FDA Approves First Retinoid Drug for Over-The-Counter (OTC) Use to Treat Acne - Drug Information Update
The Division of Drug Information (DDI)- serving the public by providing information on human drug products and drug product regulation by FDA.
The U.S. Food and Drug Administration approved Differin Gel 0.1% (adapalene), a once-daily topical gel for the over-the-counter (OTC) treatment of acne. Differin Gel 0.1% is approved for use in people 12 years of age and older.
Differin Gel 0.1% is the first in a class of drugs known as retinoids to be made available OTC for the treatment of acne, and contains the first new active ingredient for acne treatment for OTC use since the 1980s. Differin Gel 0.1% was originally approved in 1996 as a prescription product for the treatment of acne vulgaris in patients 12 years of age and older.
Women who are pregnant, planning to become pregnant, or breast-feeding should ask a doctor before use. While topical retinoid products are often prescribed as first-line therapies for acne of all levels of severity, either alone or in combination with other treatments, Differin Gel 0.1% is the first retinoid acne treatment to be made available OTC. While there have been no adequate and well-controlled studies of Differin Gel 0.1% in pregnant women, there is no specific evidence that Differin Gel 0.1%, when used topically as directed, causes birth defects in humans. Some other retinoid drugs have been shown to cause birth defects.
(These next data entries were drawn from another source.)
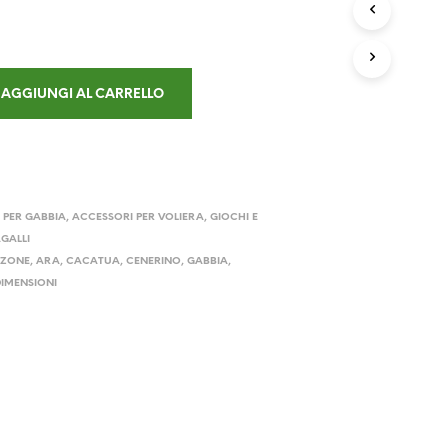
D
zzo
prezzo
O
T
ginale
attuale
T
:
è:
O
AGGIUNGI AL CARRELLO
N
90 €.
39,90 €.
E
L
C
A
R
R
 PER GABBIA
,
ACCESSORI PER VOLIERA
,
GIOCHI E
E
GALLI
L
ZONE
,
ARA
,
CACATUA
,
CENERINO
,
GABBIA
,
L
DIMENSIONI
O
.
Consumers should follow the Drug Facts label and consult with their health care providers if their symptoms do not improve. The drug should be applied once daily in a thin layer on the affected areas of skin, and it is for external use only. Differin Gel 0.1% should not be used on damaged skin (for example, cuts, abrasions, eczema, or sunburn). People using Differin Gel 0.1% should avoid sunburn and avoid product contact with their eyes, lips and mouth. Differin Gel 0.1% should not be used by people who are allergic to the product. In the first few weeks of use, skin may become irritated (redness, itching, dryness, burning). Consumers should stop use and ask a doctor if irritation becomes severe, if there is no improvement in acne after three months of daily use, if symptoms of allergic reaction appear, or if they become pregnant or are planning to become pregnant while using the drug.